Avec quelques autres artistes locaux, poètes ou peintres, Nyo Ko Naing essaye d'alerter l'opinion, afin de lever des fonds pour sauver ce patrimoine.
Dans "Une histoire birmane", Orwell est sans concession pour cette bourgade qui "n'avait guère changé depuis l'époque de Marco Polo" et "aurait pu en rester encore un siècle de plus au Moyen-Âge si elle ne s'était révélée un emplacement commode pour y installer un terminal de chemin de fer".
Mais c'est surtout l'ennui des colons dans cette partie de l'empire britannique qui est au centre de ce premier roman, critique de l'impérialisme. D'où l'importance symbolique de lieux comme le club, toujours visible en face de la maison où aurait vécu Orwell.
Au milieu de ce bâtiment transformé en coopérative locale, on peut toujours voir le bar, certes fermé, où les fonctionnaires britanniques venaient s'accouder, passant leur temps à boire et à mépriser les indigènes.

Profondément inspiré par ses années birmanes
"Dans chacune des villes de l'Inde, le Club européen est la citadelle spirituelle, le siège de la puissance anglaise", écrit Orwell, dont les années birmanes ont profondément influencé l'oeuvre et nourri l'engagement contre l'impérialisme et toute forme de régime autoritaire.
"Le fonctionnaire maintient le Birman à terre pendant que l'homme d'affaires lui fait les poches", écrivait-il dans "Une histoire birmane", publié en 1934.
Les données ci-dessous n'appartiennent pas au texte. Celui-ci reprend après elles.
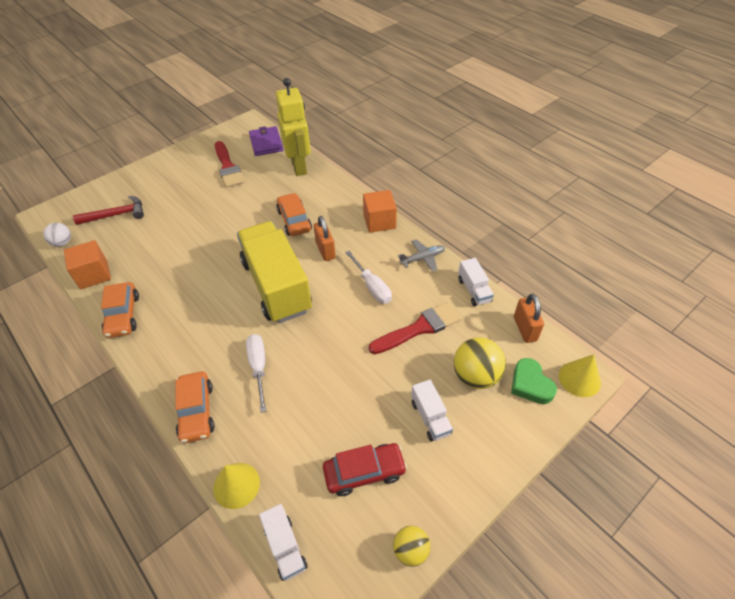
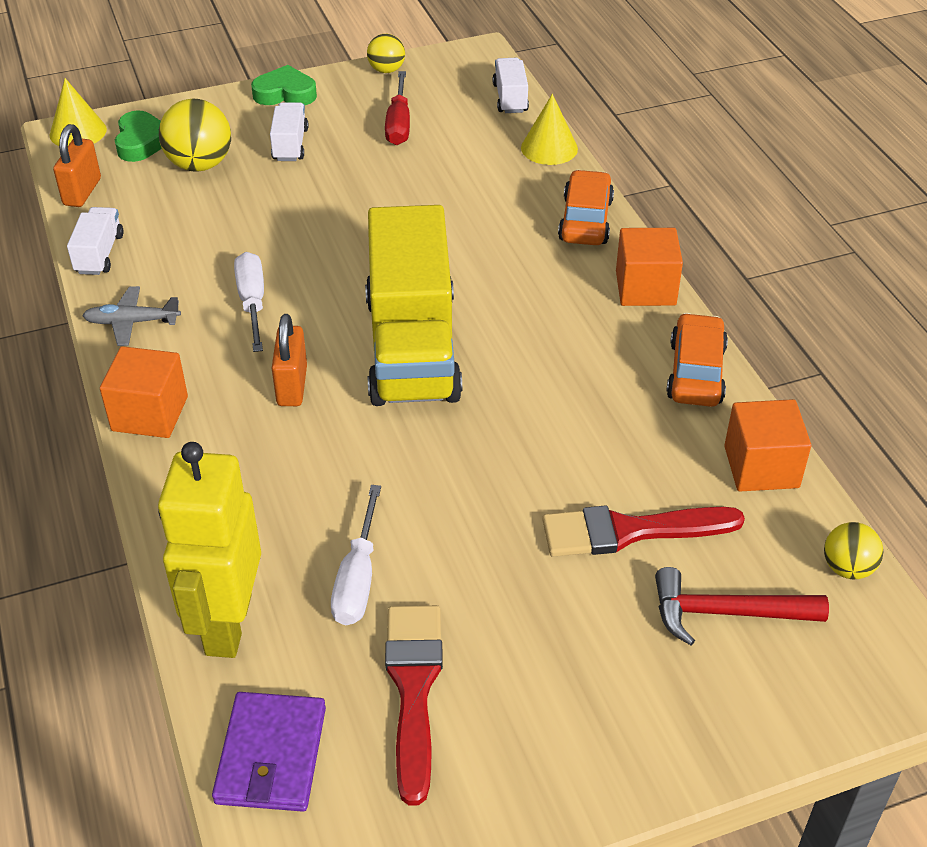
camera: 160 degrees left, 5 degrees down
(62, 243) = (847, 568): white ball -> yellow ball
(152, 364) = (645, 288): none -> orange cube
(258, 367) = (485, 245): white screwdriver -> white screwdriver (358, 578)
(294, 220) = (318, 469): orange car -> none
(364, 472) = (399, 124): red car -> red screwdriver
(419, 328) = (225, 230): red brush -> red brush (630, 531)
(473, 479) = (285, 93): none -> green heart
"Orwell s'est énormément inspiré d'ici pour son +Histoire birmane+. Cette maison et tous les autres lieux évoqués dans son livre devraient être transformés en musée", assure Nyo Ko Naing.
Rien n'a été fait sous la junte militaire pour préserver la maison de bois et de briques où George Orwell aurait vécu. Les araignées y tissent leurs toiles et les balcons menacent de s'effondrer.
Quelques lieux emblématiques du livre ont échappé à l'oubli ou à la décrépitude, comme l'église anglicane, toujours en fonctionnement, ou le court de tennis, autrefois interdit à la population locale, qui a été rénové et compte 15 adhérents.
Rares sont les habitants locaux qui connaissent le créateur de Big Brother, mais les touristes sont de plus en plus nombreux à venir à Katha, la plupart attirés par les lieux décrits par George Orwell. "Les gens viennent d'Allemagne, de Suède, d'Amérique. Ils viennent ici pour voir les vrais endroits du roman", confirme le révérend Daniel Say Htan, dans cette ville majoritairement bouddhiste qui compte quelque 2.000 chrétiens.
"Les quelques témoignages que nous avons de gens qui l'ont rencontré pendant ses années birmanes laissent entendre qu'il était un policier tout ce qu'il y a de conventionnel", explique à l'AFP D.J. Taylor, biographe d'Orwell.
"Mais la Birmanie lui a donné la matière première qui a nourri sa pensée plus tard. C'est une étape cruciale de son parcours politique".